Am 26.02.2026, gegen 14:15 Uhr, erhielt die Bundespolizeiinspektion Erfurt eine Mitteilung von Zugpersonal. Diese berichtete über zwei Personen, die in einer Regionalbahn zwischen Zwickau und Leipzig auffällig geworden sein sollen. Ein Hinweis der Zugbegleiterin ergab den Verdacht, dass eine der Reisenden als vermisst gemeldet sein könnte.

Kontrolle in Gößnitz

Eine Streife der Bundespolizei nahm den Halt der Regionalbahn in Gößnitz zum Anlass, die Personen zu identifizieren und den Sachverhalt zu überprüfen. Im Zug wurden ein junger Mann und die beschriebene Jugendliche in einer Sitzgruppe festgestellt. Im Zuge der Kontrolle fiel auf, dass die 14-jährige Deutsche ein Reizstoffsprühgerät griffbereit auf ihrem Sitz platziert hatte. Dieses wurde zur Beweissicherung in Obhut genommen. Eine Überprüfung ergab, dass kein Vermisstenmeldung für das Mädchen vorlag. Die Mutter der Jugendlichen konnte kontaktiert werden und bestätigte, dass ihre Tochter sich freiwillig mit dem jungen Mann auf Reisen befand.

Rucksackinhalt unter Beobachtung

Der 23-jährige Begleiter der Jugendlichen wurde ebenfalls einer Kontrolle unterzogen. Bei der Öffnung seines Rucksacks wurden eine Vielzahl hochwertiger Parfümflakons sichtbar. Insgesamt befanden sich zwölf Flakons im Rucksack, die einen erheblichen Wert darstellen. Der Mann, ein tunesischer Staatsbürger, gab an, den Rucksack in Regensburg gefunden zu haben.

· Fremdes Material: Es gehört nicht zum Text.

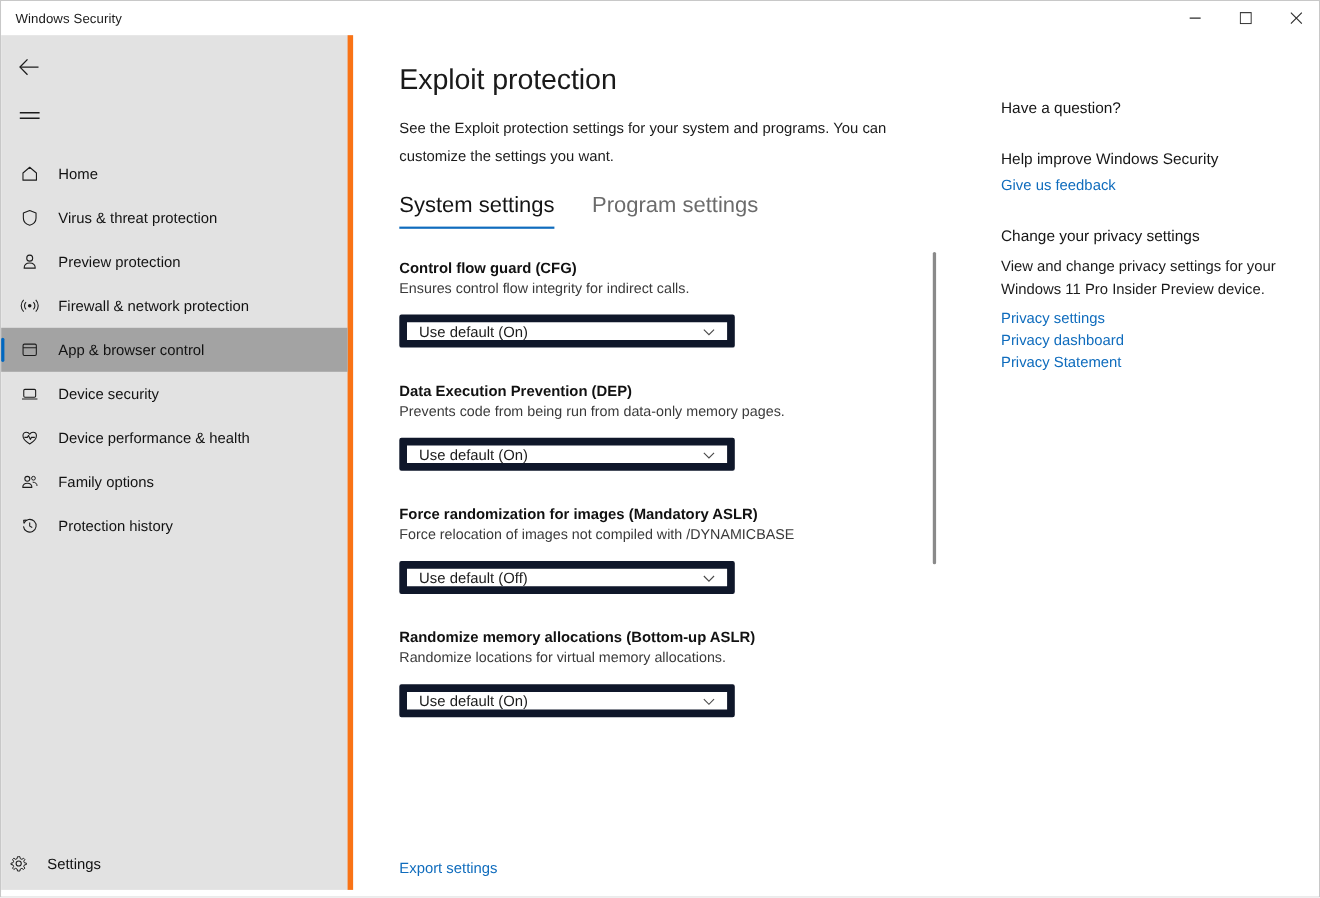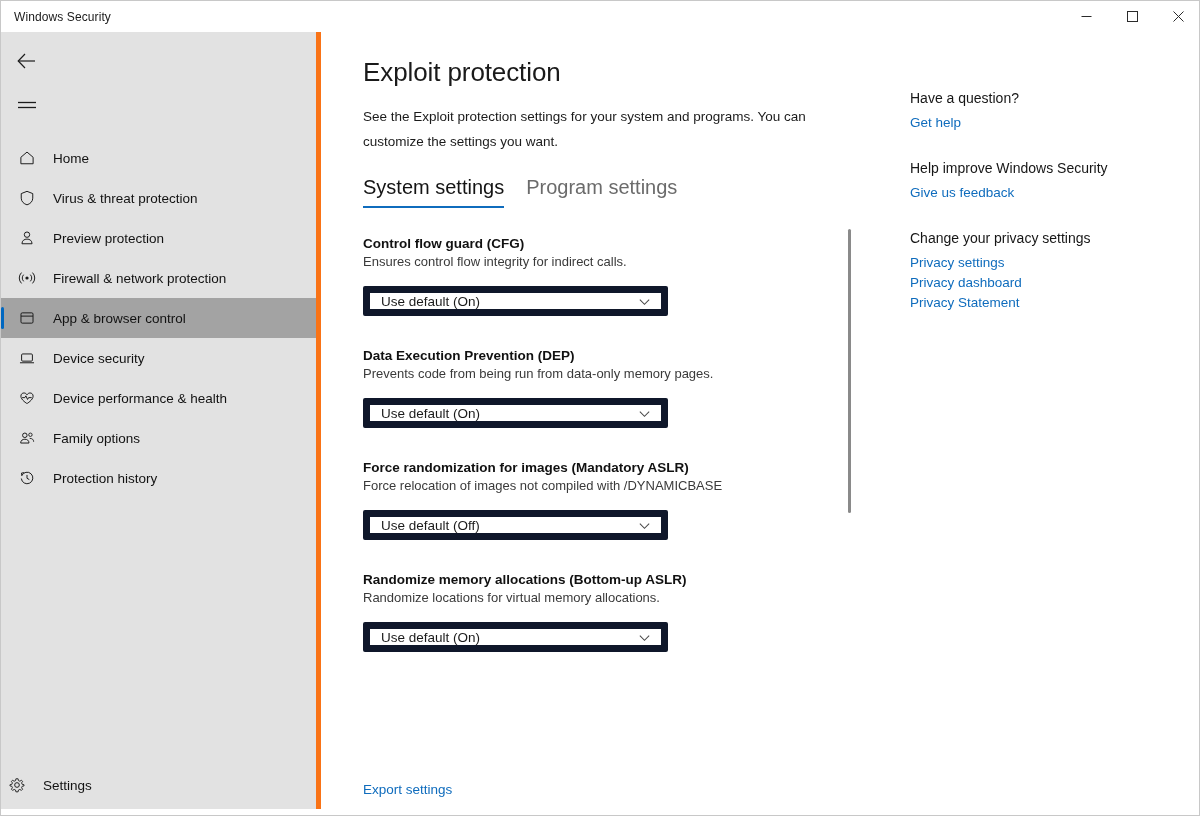"Get help" a.rp-link { html: <a>Get help</a> -> none }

Sowohl das Reizstoffsprühgerät als auch der Rucksack mit dem Parfüm wurden zur weiteren Sachverarbeitung in polizeiliche Verwahrung genommen. Beide Personen konnten ihre Reise nach der Kontrolle fortsetzen. Gegen die Jugendlichen und den Mann wurde ein Ermittlungsverfahren wegen eines Verstoßes gegen das Waffengesetz sowie wegen des Anfangsverdachts eines Diebstahls eingeleitet.